Quoted passage below:
Get in touch with the Small Business Administration (SBA) office where you live. They have online and in person classes. They can teach you how to write a business plan, run a business, etc.

When I was in college one of my classes had the students do projects with the SBA. They broke us up in teams and then we were assigned an SBA consultant. Each team worked with a small business that was trying to startup. What was interesting is that most of the people trying to start a new business ended up not doing it because through the process they learned that business startup is a LOT of work. It's generally much more work than a 9-5 job.

Those who continued with their business development learned a lot and did well in business.

A lot of universities & colleges also have continuing education classes to help people with starting up and running a business.



Inbetween said:


> I've tried to show him before. I downloaded apps on both of our phones to help refresh our math and Excel skills. We would go through it together, like taking a class together and it was enjoyable for both of us at first. After 3 times, he tired of it and stopped. Maybe I can ask him if we can take some of the free classes the community offers?
End of Quoted passage.
Excerpted data below:
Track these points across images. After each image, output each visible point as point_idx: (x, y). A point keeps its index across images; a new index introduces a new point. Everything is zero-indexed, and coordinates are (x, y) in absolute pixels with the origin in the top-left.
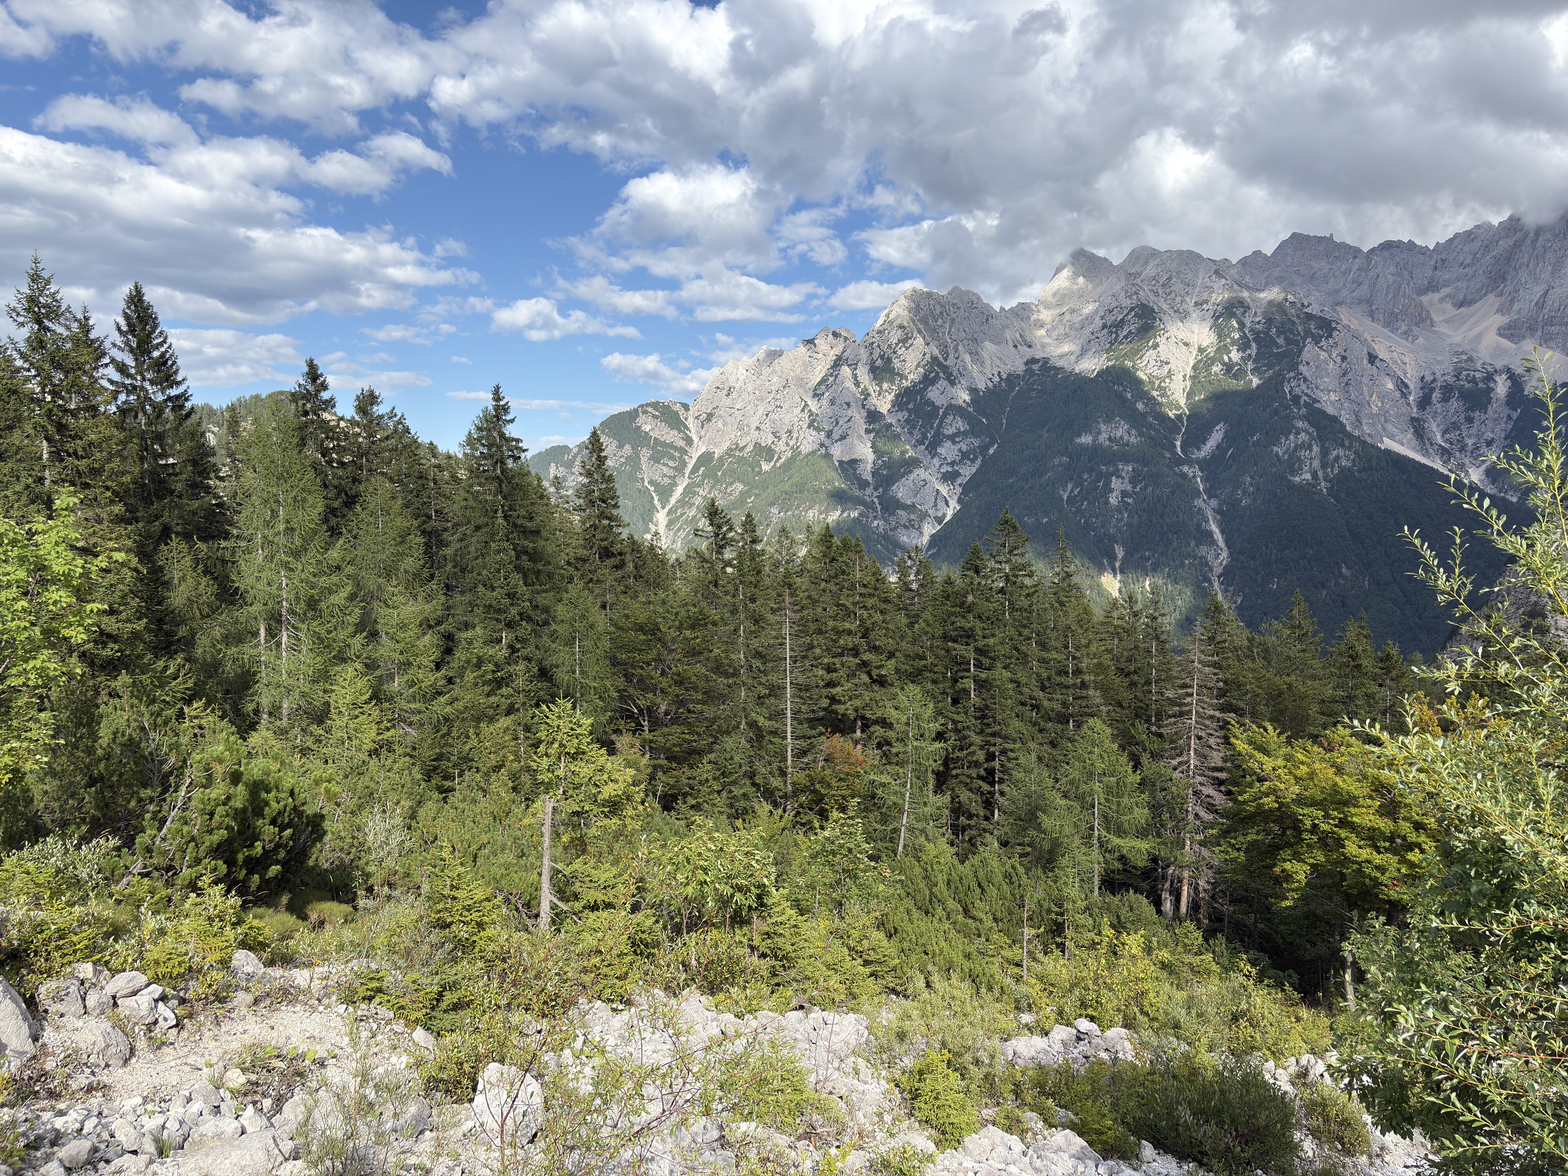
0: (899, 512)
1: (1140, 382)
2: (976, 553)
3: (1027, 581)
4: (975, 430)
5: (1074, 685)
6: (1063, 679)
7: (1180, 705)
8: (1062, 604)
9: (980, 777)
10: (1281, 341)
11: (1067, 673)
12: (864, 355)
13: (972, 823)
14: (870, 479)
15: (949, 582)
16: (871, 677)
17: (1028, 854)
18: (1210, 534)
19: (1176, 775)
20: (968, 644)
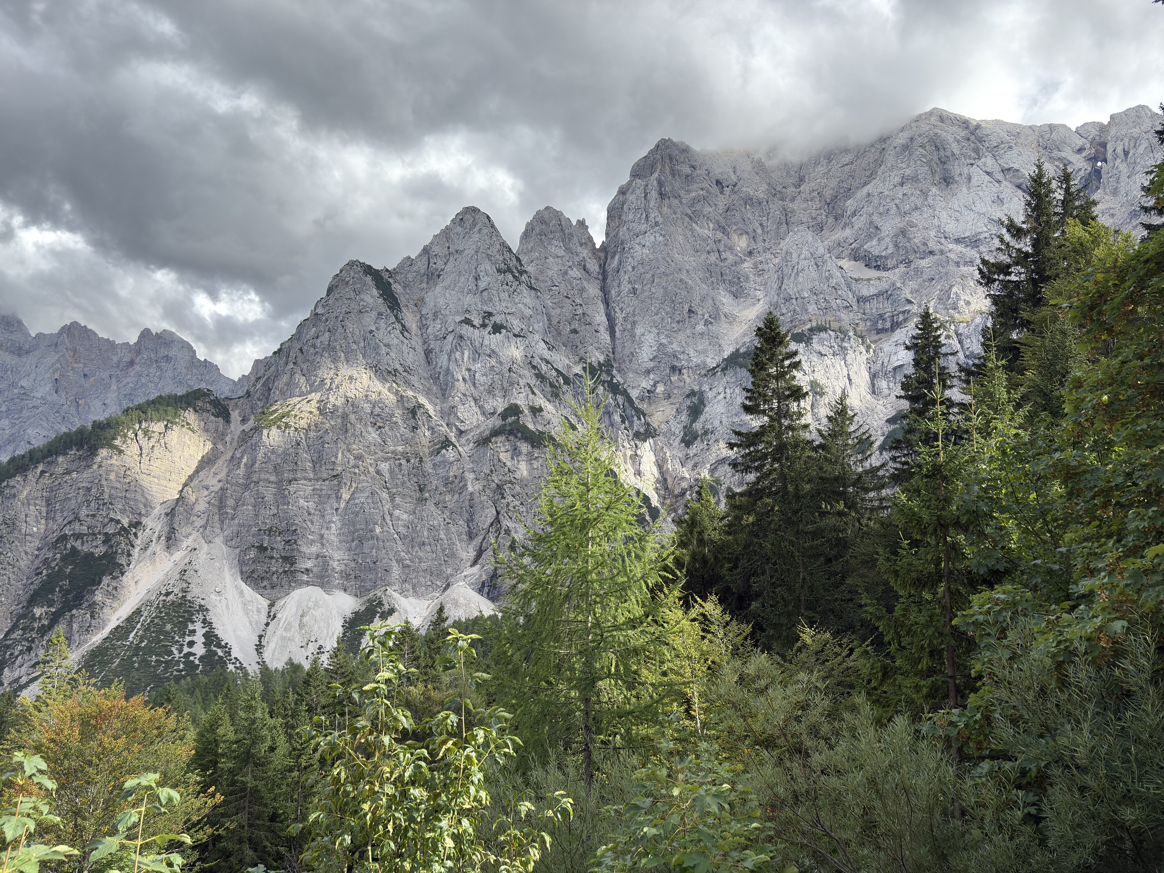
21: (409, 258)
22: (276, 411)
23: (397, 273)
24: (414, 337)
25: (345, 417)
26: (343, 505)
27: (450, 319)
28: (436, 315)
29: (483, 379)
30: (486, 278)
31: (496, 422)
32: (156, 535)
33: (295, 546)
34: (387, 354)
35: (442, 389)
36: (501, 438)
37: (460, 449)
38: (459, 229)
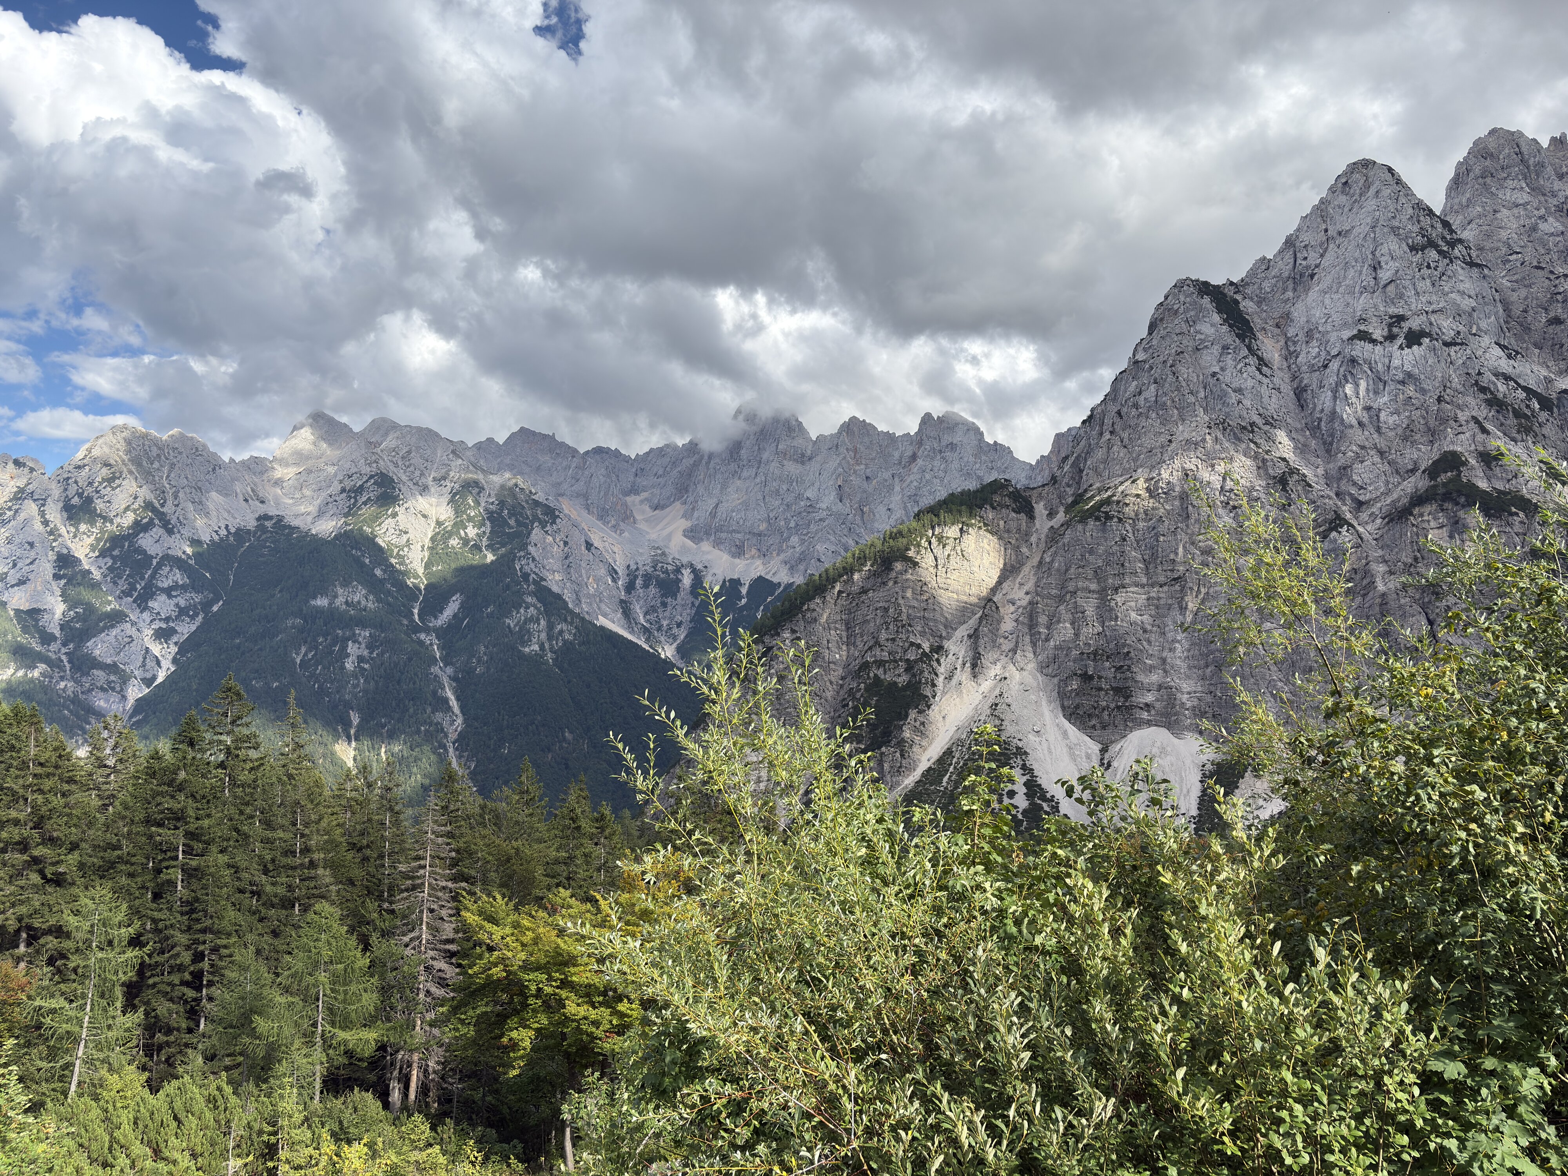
End of Excerpted data.
## [What to do]
A - Answer these questions about the forum post:
(i) In what two ways does the local SBA office offer its classes?
(ii) Who was each student team assigned to work with?
(iii) What did the quoted poster download on both phones?
B - Reproduce the part of the forum post that opens with "Those who continued" and closes with "the community offers?", swapping "continuing education" for "adult education".

## [Task-by-task outputs]
A -
(i) Online and in person.
(ii) An SBA consultant.
(iii) Apps to help refresh their math and Excel skills.

B -
Those who continued with their business development learned a lot and did well in business.

A lot of universities & colleges also have adult education classes to help people with starting up and running a business.



Inbetween said:


> I've tried to show him before. I downloaded apps on both of our phones to help refresh our math and Excel skills. We would go through it together, like taking a class together and it was enjoyable for both of us at first. After 3 times, he tired of it and stopped. Maybe I can ask him if we can take some of the free classes the community offers?